## Your goal
Print every record exactly, omitting all pictures.

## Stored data
# # #

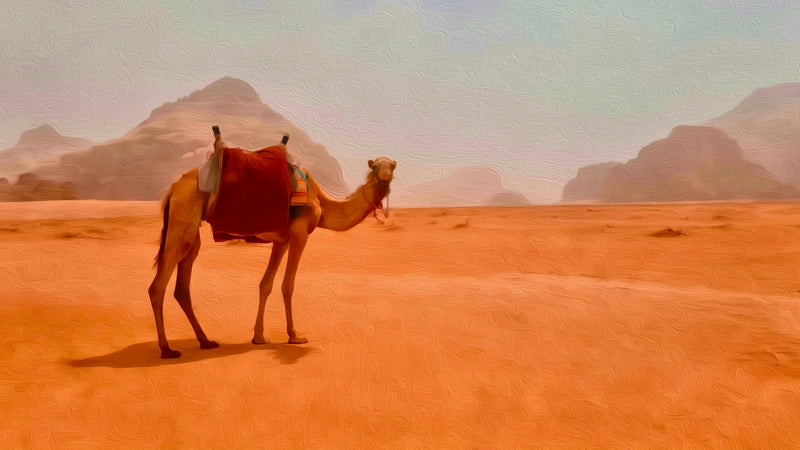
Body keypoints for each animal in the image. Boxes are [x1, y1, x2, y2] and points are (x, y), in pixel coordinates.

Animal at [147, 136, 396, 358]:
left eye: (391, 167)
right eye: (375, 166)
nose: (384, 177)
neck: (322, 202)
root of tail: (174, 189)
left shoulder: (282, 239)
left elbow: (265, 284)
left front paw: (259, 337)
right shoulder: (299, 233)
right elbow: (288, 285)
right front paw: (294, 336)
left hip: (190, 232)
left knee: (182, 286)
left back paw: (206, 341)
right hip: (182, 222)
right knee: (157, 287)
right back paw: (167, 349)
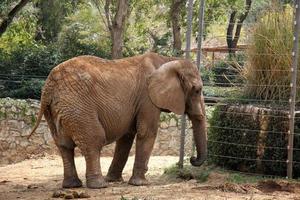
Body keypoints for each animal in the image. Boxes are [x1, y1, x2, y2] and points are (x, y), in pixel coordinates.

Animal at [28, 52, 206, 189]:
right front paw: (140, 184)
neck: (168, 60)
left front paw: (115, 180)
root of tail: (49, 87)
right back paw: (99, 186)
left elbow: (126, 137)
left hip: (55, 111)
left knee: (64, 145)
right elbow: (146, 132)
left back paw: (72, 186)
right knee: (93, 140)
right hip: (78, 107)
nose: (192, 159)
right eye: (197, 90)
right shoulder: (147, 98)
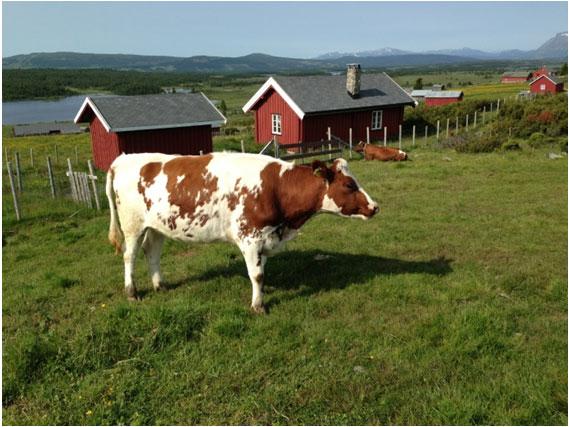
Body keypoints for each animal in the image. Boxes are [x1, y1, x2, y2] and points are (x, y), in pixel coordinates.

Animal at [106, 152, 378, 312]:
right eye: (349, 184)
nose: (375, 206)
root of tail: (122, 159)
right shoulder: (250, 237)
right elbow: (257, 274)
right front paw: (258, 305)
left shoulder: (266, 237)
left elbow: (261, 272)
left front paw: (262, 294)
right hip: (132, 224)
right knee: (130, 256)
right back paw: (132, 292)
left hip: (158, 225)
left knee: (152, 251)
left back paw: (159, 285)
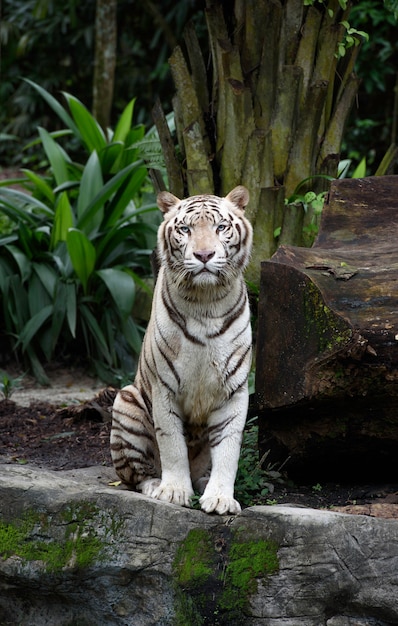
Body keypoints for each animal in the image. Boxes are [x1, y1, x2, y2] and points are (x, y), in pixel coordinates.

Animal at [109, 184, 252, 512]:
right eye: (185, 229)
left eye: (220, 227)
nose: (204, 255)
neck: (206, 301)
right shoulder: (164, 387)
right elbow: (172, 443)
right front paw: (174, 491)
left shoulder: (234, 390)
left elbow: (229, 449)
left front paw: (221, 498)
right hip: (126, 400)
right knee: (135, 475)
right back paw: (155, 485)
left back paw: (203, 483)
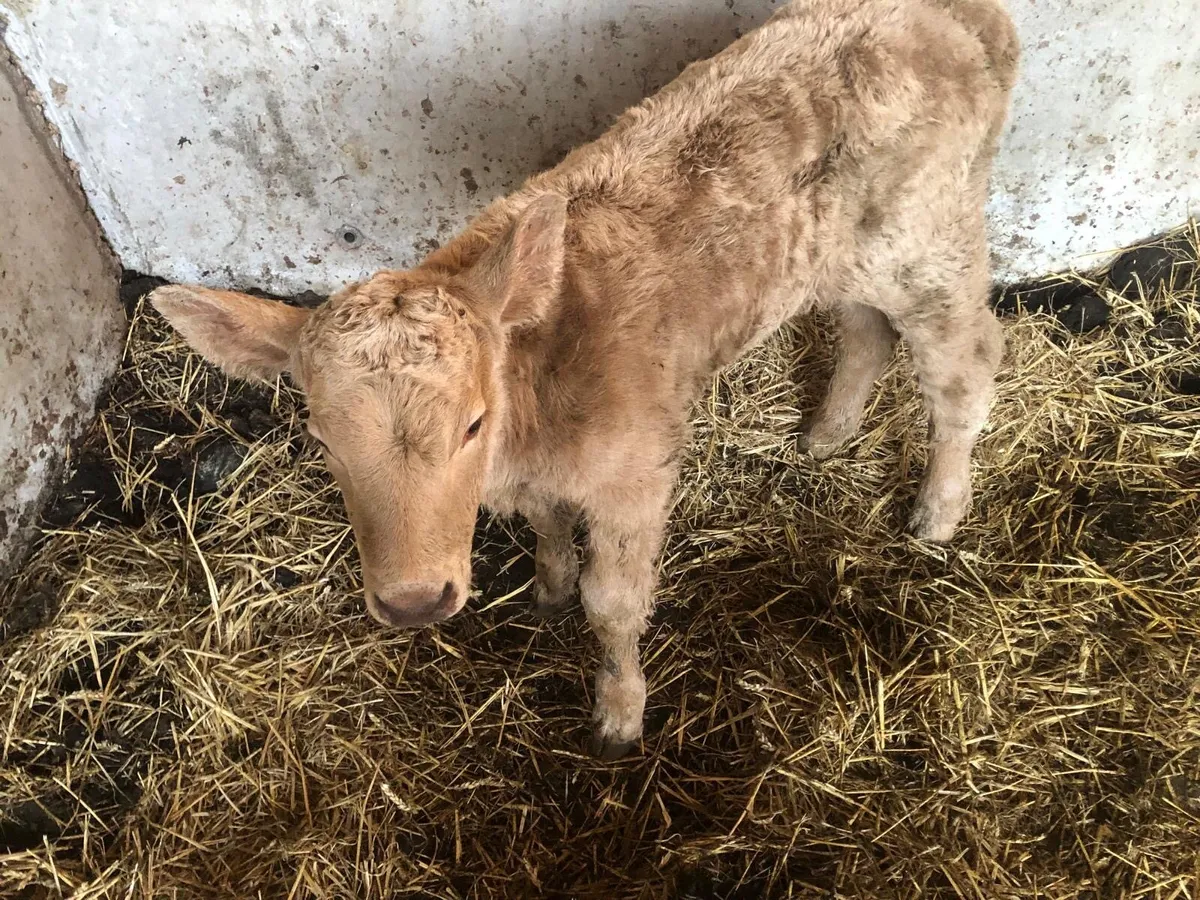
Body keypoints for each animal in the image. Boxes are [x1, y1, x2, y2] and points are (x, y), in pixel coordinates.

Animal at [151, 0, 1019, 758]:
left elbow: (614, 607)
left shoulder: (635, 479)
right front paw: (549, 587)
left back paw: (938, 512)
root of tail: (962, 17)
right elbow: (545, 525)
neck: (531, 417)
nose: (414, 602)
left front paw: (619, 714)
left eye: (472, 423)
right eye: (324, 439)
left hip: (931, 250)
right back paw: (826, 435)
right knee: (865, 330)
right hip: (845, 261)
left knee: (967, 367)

# # #

## Written answer
Body keypoints for each animal in the image. Boxes are [x1, y1, x2, y2] and points are (x, y), in pixel coordinates.

Animal at [147, 136, 396, 358]:
left eye: (391, 167)
right eye: (375, 166)
nose: (384, 177)
neck: (322, 202)
root of tail: (174, 189)
left shoulder: (282, 239)
left elbow: (265, 284)
left front paw: (259, 337)
right shoulder: (299, 233)
right elbow: (288, 285)
right front paw: (294, 336)
left hip: (190, 232)
left knee: (182, 286)
left back paw: (206, 341)
right hip: (182, 222)
right knee: (157, 287)
right back paw: (167, 349)
Body keypoints for each animal in the image. Boxes are [x1, y1, x2, y2] and points are (x, y), in pixel coordinates.

Animal at [28, 52, 206, 189]:
right front paw: (140, 184)
neck: (168, 60)
left front paw: (115, 180)
root of tail: (49, 87)
right back paw: (99, 186)
left elbow: (126, 137)
left hip: (55, 111)
left knee: (64, 145)
right elbow: (146, 132)
left back paw: (72, 186)
right knee: (93, 140)
right hip: (78, 107)
nose: (192, 159)
right eye: (197, 90)
right shoulder: (147, 98)
Body keypoints for each animal in the image. Boxes are [x1, y1, x2, y2] and points are (x, y), in pixel coordinates.

Animal at [106, 152, 378, 312]:
right eye: (349, 184)
nose: (375, 206)
root of tail: (122, 159)
right shoulder: (250, 237)
right elbow: (257, 274)
right front paw: (258, 305)
left shoulder: (266, 237)
left elbow: (261, 272)
left front paw: (262, 294)
right hip: (132, 224)
right knee: (130, 256)
right back paw: (132, 292)
left hip: (158, 225)
left knee: (152, 251)
left back paw: (159, 285)
Body keypoints for each animal in the image. Boxes are [x1, y1, x2, y2] and points are (x, y), in pixel coordinates.

Animal at [109, 184, 252, 512]:
right eye: (185, 229)
left eye: (220, 227)
nose: (204, 255)
neck: (206, 301)
right shoulder: (164, 387)
right elbow: (172, 443)
right front paw: (174, 491)
left shoulder: (234, 390)
left elbow: (229, 449)
left front paw: (221, 498)
right hip: (126, 400)
right knee: (135, 475)
right back paw: (155, 485)
left back paw: (203, 483)
Body keypoints for each animal in the image. Boxes are [x1, y1, x2, y2] and points are (x, y), in pixel coordinates.

Animal at [151, 0, 1019, 758]:
left elbow: (614, 607)
left shoulder: (635, 479)
right front paw: (549, 587)
left back paw: (938, 512)
root of tail: (962, 17)
right elbow: (545, 525)
neck: (531, 417)
nose: (414, 602)
left front paw: (619, 714)
left eye: (472, 423)
right eye: (324, 439)
left hip: (931, 250)
right back paw: (826, 435)
right knee: (865, 330)
right hip: (845, 261)
left knee: (967, 367)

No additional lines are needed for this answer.